Code change snippets

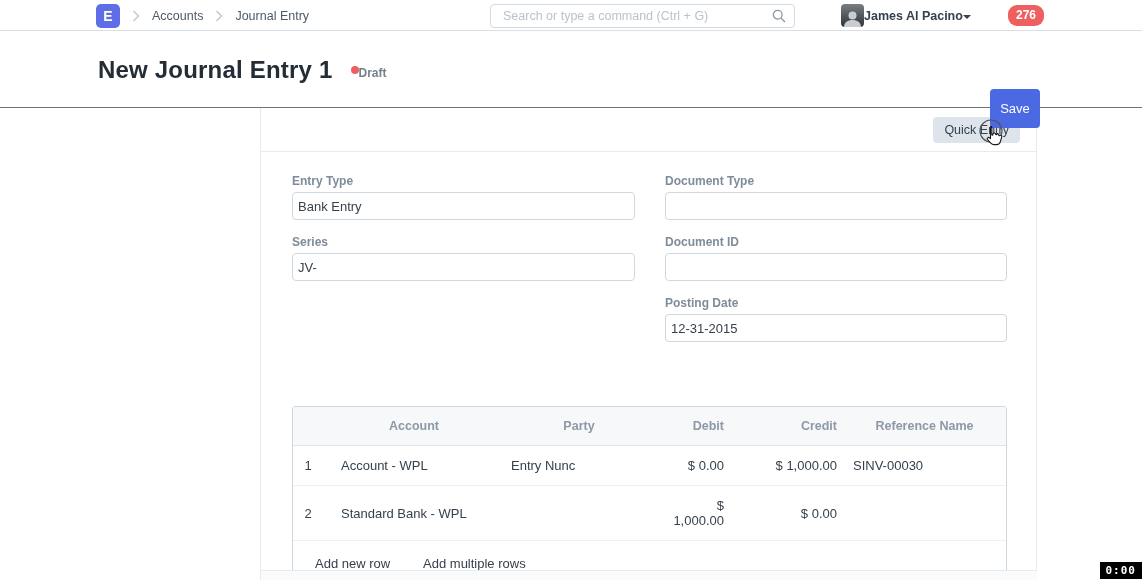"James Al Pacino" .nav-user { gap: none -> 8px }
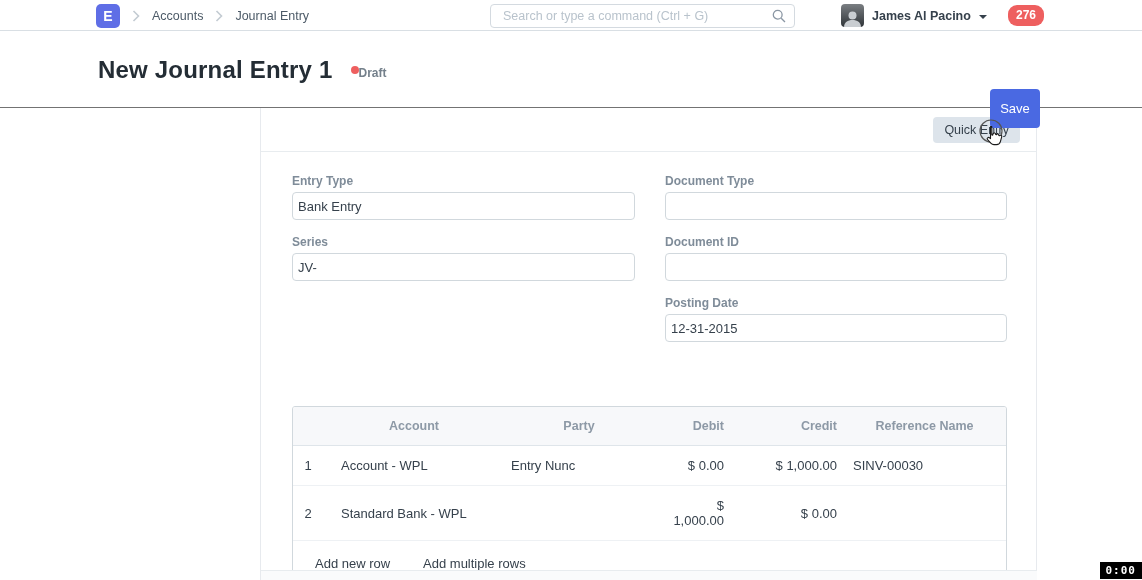"New Journal Entry 1" .page-head { border-bottom: 1px solid #737373 -> 6px solid #737373 }
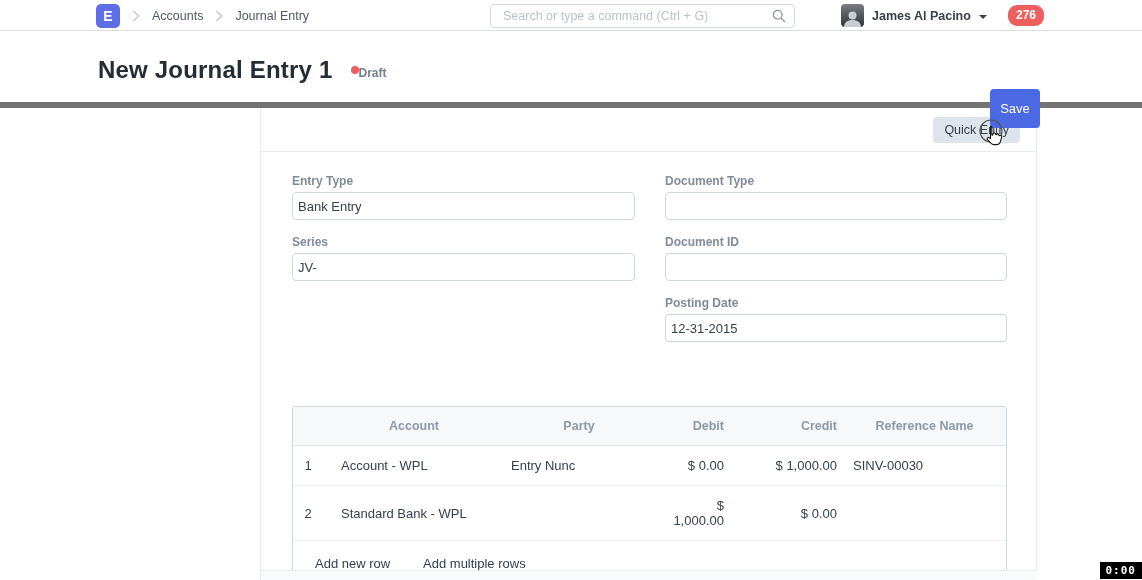"Draft" .doc-status { align-items: flex-start -> flex-end; gap: none -> 6px }
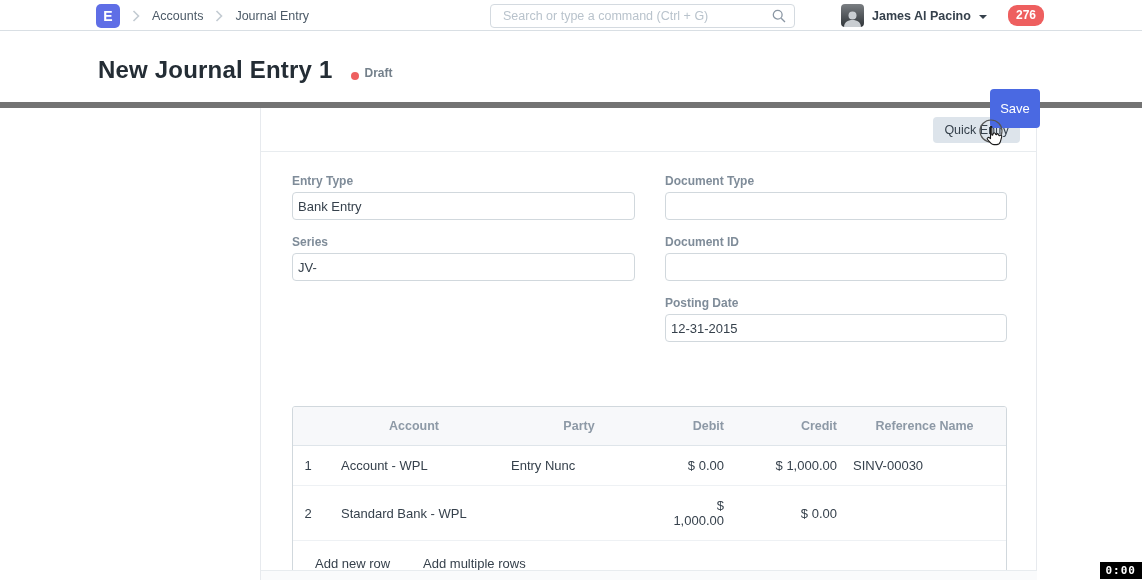"Account - WPL" td { text: Account -> Debtors }
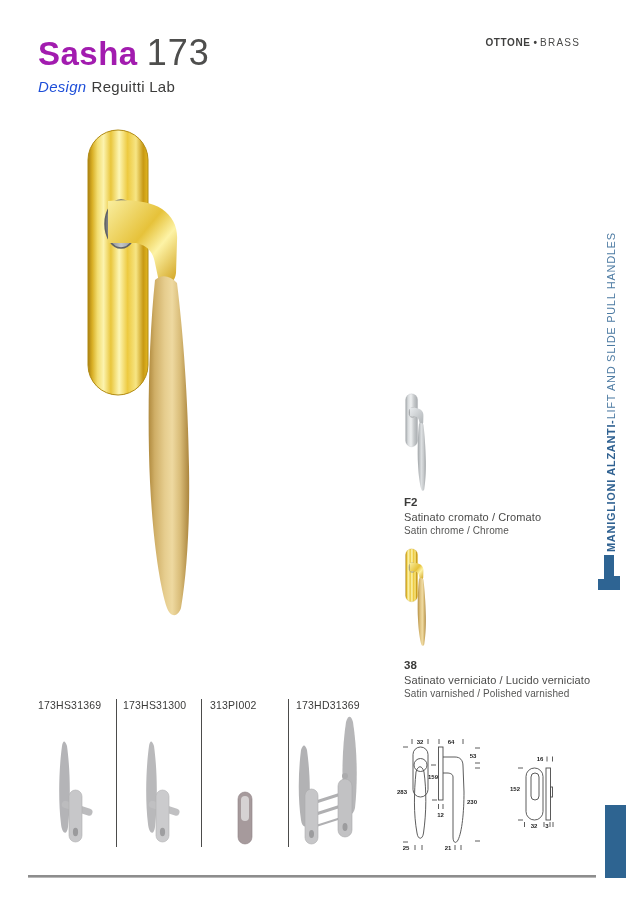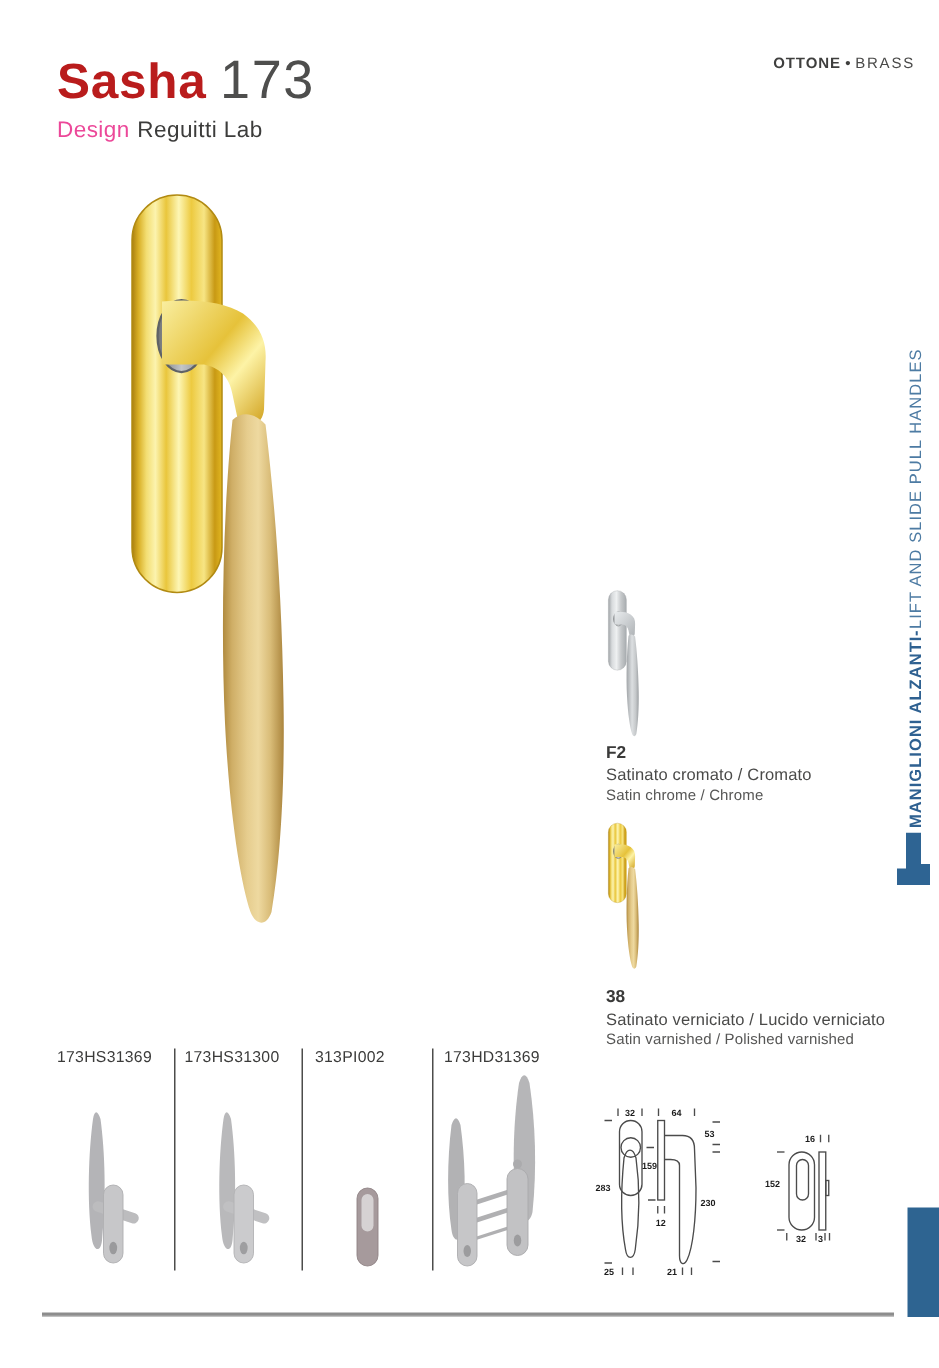"Sasha" .title .t-bold { color: #b91c1c -> #a21caf }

Problem to solve: Repeat exactly the lines above, from the line containing "text: Account ->" through the last line of the records, inclusive; omit any pictures.

Solution below:
"Account - WPL" td { text: Account -> Debtors }
"Sasha" .title .t-bold { color: #b91c1c -> #a21caf }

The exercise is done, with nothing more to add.